This was a peacock, who for a month or so haunted the neighbourhood so that my neighbours across the road – whose house like ours has been divided so that the only member of the family who lives there is far from us, with his front door on Duplication Road – said it had visited them too. This visit to my garden was a protracted one and, though I could not capture him on the grass, from which he flew up the moment I opened the door, he pottered for ages on the boundary wall.

The first picture shows him framed between the two trunks of the dead temple flower tree, and the second has him on a jutting out wall belonging to the neighbour at the back, with the new skyrise at the back and, more hearteningly, the bush with bright yellow leaves in front.
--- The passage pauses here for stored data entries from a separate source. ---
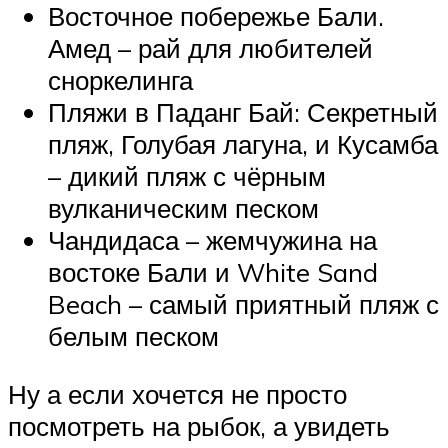
Восточное побережье Бали.
Амед – рай для любителей
сноркелинга
Пляжи в Паданг Бай: Секретный
пляж, Голубая лагуна, и Кусамба
– дикий пляж с чёрным
вулканическим песком
Чандидаса – жемчужина на
востоке Бали и White Sand
Beach – самый приятный пляж с
белым песком
Ну а если хочется не просто
посмотреть на рыбок, а увидеть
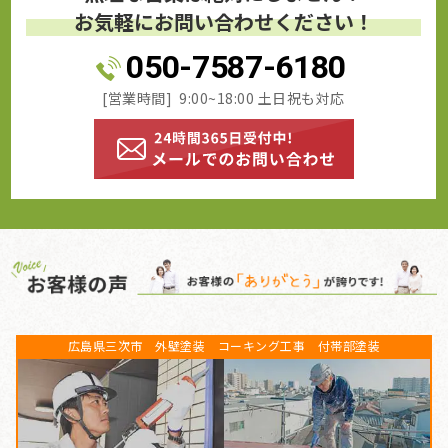
お気軽にお問い合わせください！
050-7587-6180
[営業時間] 9:00~18:00 土日祝も対応
広島県三次市 外壁塗装 コーキング工事 付帯部塗装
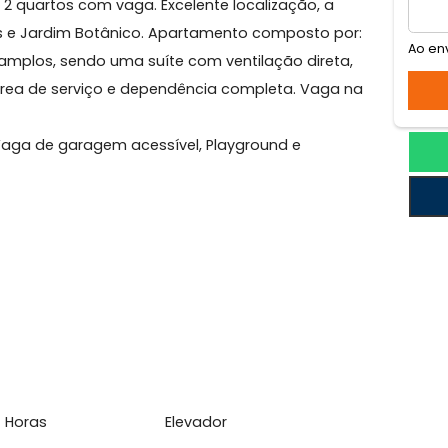
dim Botânico
ico, 2 quartos com vaga. Excelente localização, a
Freitas e Jardim Botânico. Apartamento composto por
uartos amplos, sendo uma suíte com ventilação direta,
dos, àrea de serviço e dependência completa. Vaga n
festas, Vaga de garagem acessível, Playground e
l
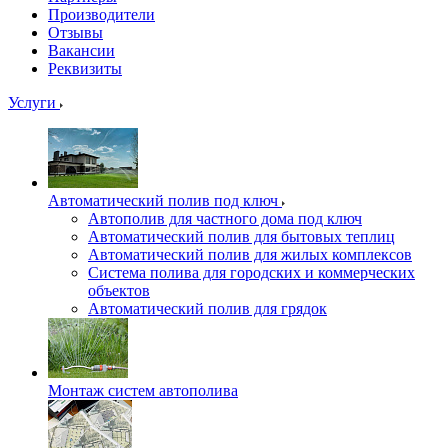
Производители
Отзывы
Вакансии
Реквизиты
Услуги
Автоматический полив под ключ
Автополив для частного дома под ключ
Автоматический полив для бытовых теплиц
Автоматический полив для жилых комплексов
Система полива для городских и коммерческих
объектов
Автоматический полив для грядок
Монтаж систем автополива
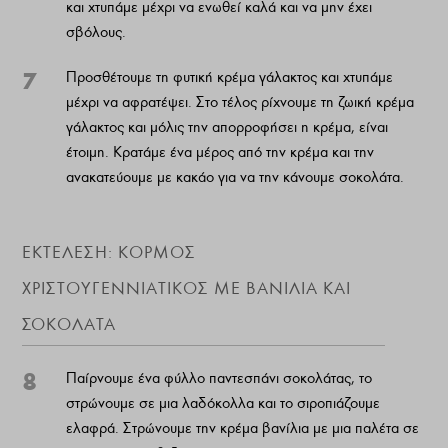
και χτυπάμε μέχρι να ενωθεί καλά και να μην έχει
σβόλους.
7
Προσθέτουμε τη φυτική κρέμα γάλακτος και χτυπάμε
μέχρι να αφρατέψει. Στο τέλος ρίχνουμε τη ζωική κρέμα
γάλακτος και μόλις την απορροφήσει η κρέμα, είναι
έτοιμη. Κρατάμε ένα μέρος από την κρέμα και την
ανακατεύουμε με κακάο για να την κάνουμε σοκολάτα.
ΕΚΤΈΛΕΣΗ: ΚΟΡΜΌΣ
ΧΡΙΣΤΟΥΓΕΝΝΙΆΤΙΚΟΣ ΜΕ ΒΑΝΊΛΙΑ ΚΑΙ
ΣΟΚΟΛΆΤΑ
8
Παίρνουμε ένα φύλλο παντεσπάνι σοκολάτας, το
στρώνουμε σε μια λαδόκολλα και το σιροπιάζουμε
ελαφρά. Στρώνουμε την κρέμα βανίλια με μια παλέτα σε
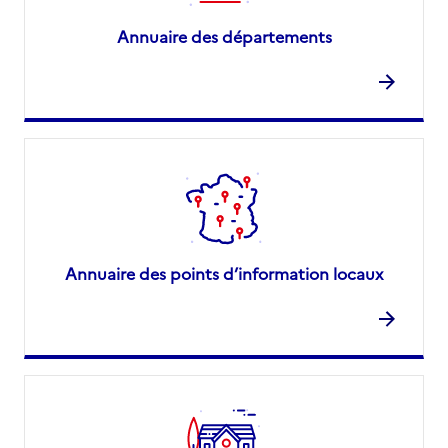
Annuaire des départements
Annuaire des points d’information locaux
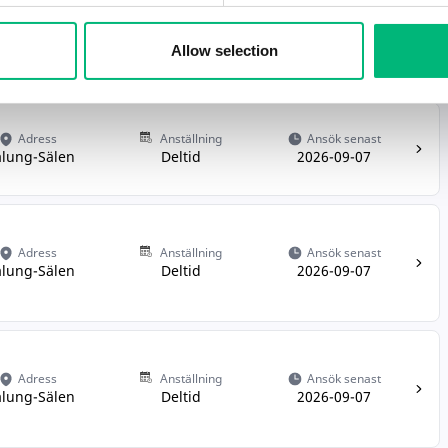
Adress
Anställning
Ansök senast
lung-Sälen
Deltid
2026-09-07
Allow selection
Adress
Anställning
Ansök senast
lung-Sälen
Deltid
2026-09-07
Adress
Anställning
Ansök senast
lung-Sälen
Deltid
2026-09-07
Adress
Anställning
Ansök senast
lung-Sälen
Deltid
2026-09-07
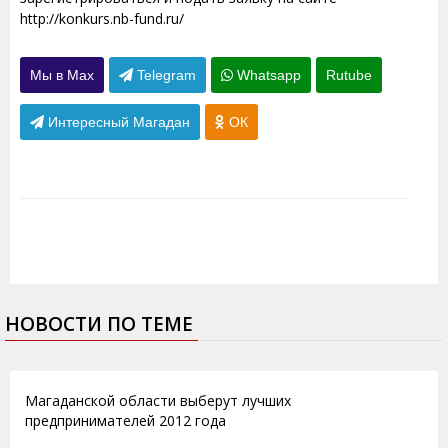
http://konkurs.nb-fund.ru/
Мы в Max
Telegram
Whatsapp
Rutube
Интересный Магадан
ОК
НОВОСТИ ПО ТЕМЕ
13.03.2012
Магаданской области выберут лучших
предпринимателей 2012 года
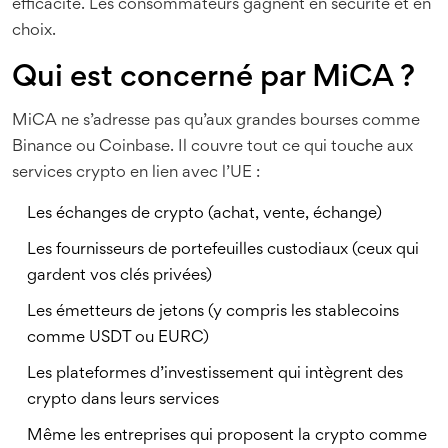
efficacité. Les consommateurs gagnent en sécurité et en
choix.
Qui est concerné par MiCA ?
MiCA ne s’adresse pas qu’aux grandes bourses comme
Binance ou Coinbase. Il couvre tout ce qui touche aux
services crypto en lien avec l’UE :
Les échanges de crypto (achat, vente, échange)
Les fournisseurs de portefeuilles custodiaux (ceux qui
gardent vos clés privées)
Les émetteurs de jetons (y compris les stablecoins
comme USDT ou EURC)
Les plateformes d’investissement qui intègrent des
crypto dans leurs services
Même les entreprises qui proposent la crypto comme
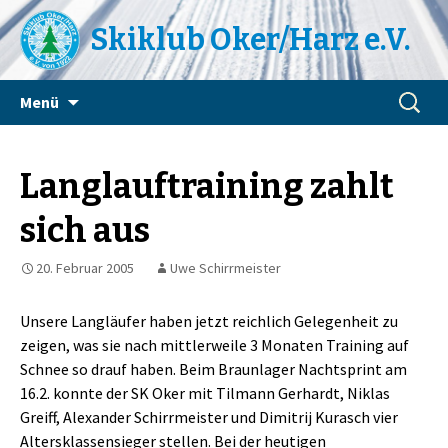
Skiklub Oker/Harz e.V.
Zum
Suchen
Menü
Inhalt
nach:
springen
Langlauftraining zahlt
sich aus
20. Februar 2005
Uwe Schirrmeister
Unsere Langläufer haben jetzt reichlich Gelegenheit zu
zeigen, was sie nach mittlerweile 3 Monaten Training auf
Schnee so drauf haben. Beim Braunlager Nachtsprint am
16.2. konnte der SK Oker mit Tilmann Gerhardt, Niklas
Greiff, Alexander Schirrmeister und Dimitrij Kurasch vier
Altersklassensieger stellen. Bei der heutigen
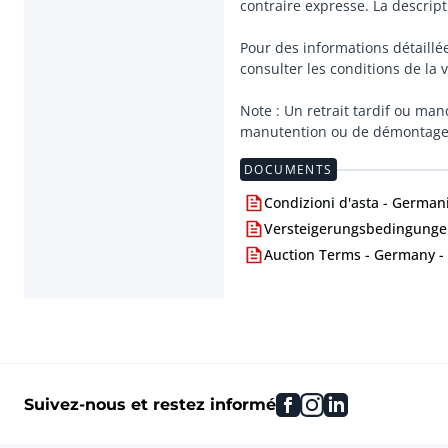
contraire expresse. La descripti
Pour des informations détaillée
consulter les conditions de la
Note : Un retrait tardif ou ma
manutention ou de démontage q
DOCUMENTS
Condizioni d'asta - Germani
Versteigerungsbedingungen
Auction Terms - Germany -
facebook
instagram
linkedin
Suivez-nous et restez informé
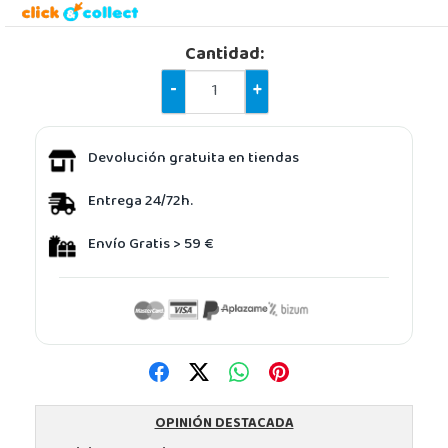
Cantidad:
-
+
Devolución gratuita en tiendas
Entrega 24/72h.
Envío Gratis > 59 €
OPINIÓN DESTACADA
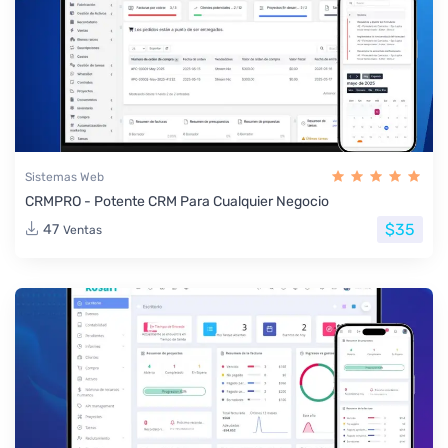
Sistemas Web
CRMPRO - Potente CRM Para Cualquier Negocio
$35
47
Ventas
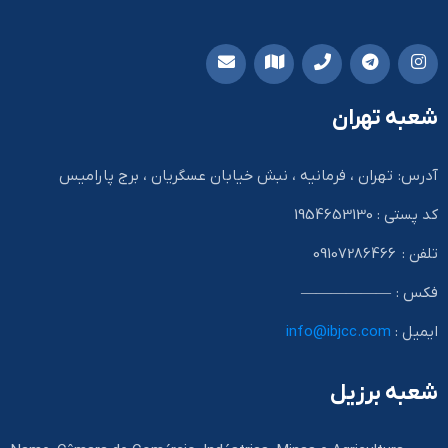
شعبه تهران
آدرس: تهران ، فرمانیه ، نبش خیابان عسگریان ، برج پارامیس
کد پستی : 1954653130
تلفن : 09107286466
فکس : ——————
ایمیل :
info@ibjcc.com
شعبه برزیل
The next picture is an aerial view of the temple flower tree with the pond beneath it, but the focus is Lara, looking into the tortoise enclosure which she does often every day. You can see the little pond on the near side and then, through shrubbery, the pink bath tub where Kavi’s big pink gourami lives, together with the two companions given me by his uncle for Christmas.

The next picture is of the shrubs in the triangular basin beyond the pond, against the wall where the peacock was. There are three variegated varieties there, the little green and white one on the right taken from plants elsewhere in the garden, the middle long leaved one bought specially, as was the other which has spread widely, though that was bought for the roof garden and it was lucky that Janaki thought to place here a little plant from there.

Next I show a shrub that Mala Weerasekera gave me which she said spread profusely. I placed it next to the pink bath tub on the other side, beneath the ehala tree, and it did spread, though Benjy and Lara have made depredations upon it so that there is less than there was before they arrived. But this specimen is I think quite delightful, though I fear the netting I had to place over the tub slightly spoils its effect.

Finally I show little plants that I placed on the other side of the garden, below the place where the peacock displays himself in the second picture. These are grass as well as herbs that grow in profusion on the balcony, both in the little space I created for them and also in the rose beds so that they have to be weeded regularly. But instead of throwing that excess away, I uprooted them, with much help from Janaki and Kavi, and transferred them to the area outside the brick border where grass did not grow, and they did well. The recent rains created some problems, but much of this greenery has survived, a relief since Benjy and Lara have dug up much of the grass in the garden proper.